Des mesures inspirées de la Chine
Rétrospectivement, il suffit de regarder les mesures prises lors de la crise sanitaire. Pour en saisir l’ampleur, rappelons le taux de létalité faible du virus, chiffre fondamental, mais difficile à trouver. En s’appuyant sur les données brutes de Santé publique France, il serait de 1,6 % (1er novembre 2021). À titre de comparaison, le taux de létalité de la variole majeure est de 30 %. La population a, pour cela, été entièrement confinée, puis soumise à un passe sanitaire. Son statut a été comparable à celui d’un prisonnier à qui on remettrait un bracelet électronique pour une mise en liberté conditionnelle. L’application Stop anti-covid croise deux données : la localisation et la santé. Elle place les citoyens sous surveillance. L’État français semble s’être inspiré du modèle chinois.
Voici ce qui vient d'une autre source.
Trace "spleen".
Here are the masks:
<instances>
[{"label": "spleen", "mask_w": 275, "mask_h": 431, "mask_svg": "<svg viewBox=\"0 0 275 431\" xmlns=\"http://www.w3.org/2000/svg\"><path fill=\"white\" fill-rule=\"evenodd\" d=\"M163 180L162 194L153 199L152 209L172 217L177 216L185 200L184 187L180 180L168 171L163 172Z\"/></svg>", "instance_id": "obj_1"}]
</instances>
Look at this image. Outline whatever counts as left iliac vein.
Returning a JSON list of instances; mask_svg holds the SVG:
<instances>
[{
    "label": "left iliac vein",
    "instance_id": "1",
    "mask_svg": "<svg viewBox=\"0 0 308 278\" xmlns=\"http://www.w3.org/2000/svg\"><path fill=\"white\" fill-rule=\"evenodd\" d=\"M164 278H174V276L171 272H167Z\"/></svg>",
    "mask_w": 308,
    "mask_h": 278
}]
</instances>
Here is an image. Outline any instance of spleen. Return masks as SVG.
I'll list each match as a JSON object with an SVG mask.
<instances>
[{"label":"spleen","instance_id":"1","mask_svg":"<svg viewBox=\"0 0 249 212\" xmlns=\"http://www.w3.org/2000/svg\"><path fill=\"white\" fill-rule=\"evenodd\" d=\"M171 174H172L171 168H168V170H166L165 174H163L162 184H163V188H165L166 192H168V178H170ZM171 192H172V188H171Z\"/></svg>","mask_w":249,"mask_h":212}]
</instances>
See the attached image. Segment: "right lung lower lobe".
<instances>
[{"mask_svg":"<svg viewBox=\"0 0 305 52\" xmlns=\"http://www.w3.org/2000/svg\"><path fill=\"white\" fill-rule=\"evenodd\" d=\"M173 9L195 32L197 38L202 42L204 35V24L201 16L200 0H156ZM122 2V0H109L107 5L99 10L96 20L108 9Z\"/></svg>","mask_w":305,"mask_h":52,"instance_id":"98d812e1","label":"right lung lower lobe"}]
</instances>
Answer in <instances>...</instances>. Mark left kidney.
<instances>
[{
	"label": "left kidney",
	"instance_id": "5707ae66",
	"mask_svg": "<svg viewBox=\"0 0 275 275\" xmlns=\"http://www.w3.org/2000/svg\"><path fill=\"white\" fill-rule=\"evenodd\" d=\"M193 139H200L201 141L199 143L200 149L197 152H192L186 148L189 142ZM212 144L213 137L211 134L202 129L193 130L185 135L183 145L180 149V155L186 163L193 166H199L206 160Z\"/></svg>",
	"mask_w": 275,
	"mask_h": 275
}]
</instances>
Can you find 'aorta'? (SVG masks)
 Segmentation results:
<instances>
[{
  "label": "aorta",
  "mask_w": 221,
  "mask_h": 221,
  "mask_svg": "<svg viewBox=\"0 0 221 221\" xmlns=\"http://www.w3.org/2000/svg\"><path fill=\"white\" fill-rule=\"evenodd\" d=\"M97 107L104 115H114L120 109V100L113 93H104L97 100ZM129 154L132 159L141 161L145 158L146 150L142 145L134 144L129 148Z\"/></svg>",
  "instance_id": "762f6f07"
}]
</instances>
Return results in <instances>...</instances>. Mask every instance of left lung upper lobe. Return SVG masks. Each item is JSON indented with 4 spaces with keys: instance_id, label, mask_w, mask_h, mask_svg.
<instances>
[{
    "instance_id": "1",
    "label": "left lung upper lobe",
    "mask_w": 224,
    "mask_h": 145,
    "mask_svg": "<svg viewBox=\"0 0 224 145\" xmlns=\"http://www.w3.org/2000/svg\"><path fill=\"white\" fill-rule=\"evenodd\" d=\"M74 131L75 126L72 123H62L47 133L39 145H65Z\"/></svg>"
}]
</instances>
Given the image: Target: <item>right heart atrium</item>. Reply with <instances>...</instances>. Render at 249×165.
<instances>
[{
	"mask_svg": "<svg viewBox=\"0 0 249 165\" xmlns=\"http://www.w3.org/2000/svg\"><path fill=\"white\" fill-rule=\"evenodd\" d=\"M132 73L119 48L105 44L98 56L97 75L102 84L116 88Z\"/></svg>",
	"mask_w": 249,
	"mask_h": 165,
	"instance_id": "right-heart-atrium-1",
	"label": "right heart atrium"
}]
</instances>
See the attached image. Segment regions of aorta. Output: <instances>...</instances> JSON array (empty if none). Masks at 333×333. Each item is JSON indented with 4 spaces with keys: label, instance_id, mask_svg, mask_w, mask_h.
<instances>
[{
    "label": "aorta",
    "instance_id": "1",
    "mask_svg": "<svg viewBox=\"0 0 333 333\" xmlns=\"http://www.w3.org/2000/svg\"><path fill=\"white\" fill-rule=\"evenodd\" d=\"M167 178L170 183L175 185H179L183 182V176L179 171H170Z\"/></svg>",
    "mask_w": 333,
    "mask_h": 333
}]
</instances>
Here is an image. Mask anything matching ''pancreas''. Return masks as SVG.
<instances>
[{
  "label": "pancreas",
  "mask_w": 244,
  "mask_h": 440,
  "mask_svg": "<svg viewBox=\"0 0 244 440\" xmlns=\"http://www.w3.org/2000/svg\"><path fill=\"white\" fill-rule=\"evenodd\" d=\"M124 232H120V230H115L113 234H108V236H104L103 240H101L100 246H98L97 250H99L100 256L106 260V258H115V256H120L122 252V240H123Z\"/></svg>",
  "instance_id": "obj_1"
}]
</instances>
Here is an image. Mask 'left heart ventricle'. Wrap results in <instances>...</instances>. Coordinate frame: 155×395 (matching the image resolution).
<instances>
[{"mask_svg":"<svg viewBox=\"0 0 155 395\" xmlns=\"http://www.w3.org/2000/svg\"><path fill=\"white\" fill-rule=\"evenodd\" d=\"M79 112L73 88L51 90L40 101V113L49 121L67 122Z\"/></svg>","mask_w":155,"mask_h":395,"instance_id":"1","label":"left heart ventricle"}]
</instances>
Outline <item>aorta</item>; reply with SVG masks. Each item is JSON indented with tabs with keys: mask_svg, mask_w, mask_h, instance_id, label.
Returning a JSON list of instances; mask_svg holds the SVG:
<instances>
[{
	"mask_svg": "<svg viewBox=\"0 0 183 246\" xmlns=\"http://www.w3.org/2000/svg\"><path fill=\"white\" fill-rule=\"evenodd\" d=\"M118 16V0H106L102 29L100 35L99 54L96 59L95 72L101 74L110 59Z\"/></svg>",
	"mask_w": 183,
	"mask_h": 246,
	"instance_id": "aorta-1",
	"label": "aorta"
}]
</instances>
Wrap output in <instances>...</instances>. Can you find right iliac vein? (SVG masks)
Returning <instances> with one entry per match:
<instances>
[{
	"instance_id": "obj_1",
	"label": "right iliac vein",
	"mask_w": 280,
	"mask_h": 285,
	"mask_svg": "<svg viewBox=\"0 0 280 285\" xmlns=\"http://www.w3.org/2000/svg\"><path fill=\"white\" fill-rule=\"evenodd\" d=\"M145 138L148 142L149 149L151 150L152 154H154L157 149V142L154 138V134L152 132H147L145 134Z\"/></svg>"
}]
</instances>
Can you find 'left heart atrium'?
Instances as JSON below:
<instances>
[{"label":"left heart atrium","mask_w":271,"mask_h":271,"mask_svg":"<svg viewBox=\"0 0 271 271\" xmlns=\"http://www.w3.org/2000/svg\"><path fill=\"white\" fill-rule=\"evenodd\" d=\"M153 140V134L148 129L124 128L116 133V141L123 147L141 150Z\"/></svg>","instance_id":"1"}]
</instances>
Une autre mesure, à peine commentée, fut la possibilité pour les adolescents de plus de 16 ans de se soustraire à l’autorité de leurs parents pour se faire vacciner. Le gouvernement veut ainsi inciter à la vaccination. Mais la bonne intention ne justifie pas tous les moyens. La mesure, arbitraire, s’oppose au principe de subsidiarité.
Enfin, la possible prolongation de l’état d’urgence sanitaire jusqu’en juillet 2022 pose problème : d’une part parce qu’elle se situe dans un contexte qui ne nécessite pas une telle restriction des libertés ; d’autre part parce qu’elle va au-delà de l’élection présidentielle de 2022. En 2017, l’état d’urgence contre le terrorisme avait aussi traversé l’élection présidentielle. En six ans d’ailleurs, les Français ont eu le temps de s’habituer à un bouleversement des équilibres institutionnels, au point de confondre droit commun et régime d’exception.
Un sentiment de dépossession démocratique
Faut-il voir ce raidissement du pouvoir comme un phénomène récent ? Loïc Hervé parlait d’« ennemi du camp du bien » : cela semble être nouveau pour lui, mais il suffit de remonter aux élections présidentielles de 2002, lorsque Jean-Marie Le Pen atteignit le second tour, pour voir ce candidat couvert d’opprobre, au point de ne pas avoir droit à un débat démocratique contre Jacques Chirac. La reductio ad hitlerum est une constante dans la vie politique française contemporaine depuis la création de SOS Racisme en 1984 et les lois Gayssot de 1990. Elle ne laisse pas la place à un débat politique équilibré.
Les septennats de François Mitterrand et de Jacques Chirac ont longtemps cédé aux injonctions de la foule : l’école libre en 1984 ou la réforme des retraites en 1995… Le CPE (Contrat première embauche) en 2006 fut sans doute la fin de ce que certains considéraient autrefois comme un véritable laxisme de la part des présidents respectifs. Depuis Nicolas Sarkozy, la donne a changé : Manif pour tous en 2013, mouvement des Gilets jaunes de 2017 à 2020, opposition au passe sanitaire en 2021… les gouvernements successifs ont fait fi de toutes les manifestations de masse.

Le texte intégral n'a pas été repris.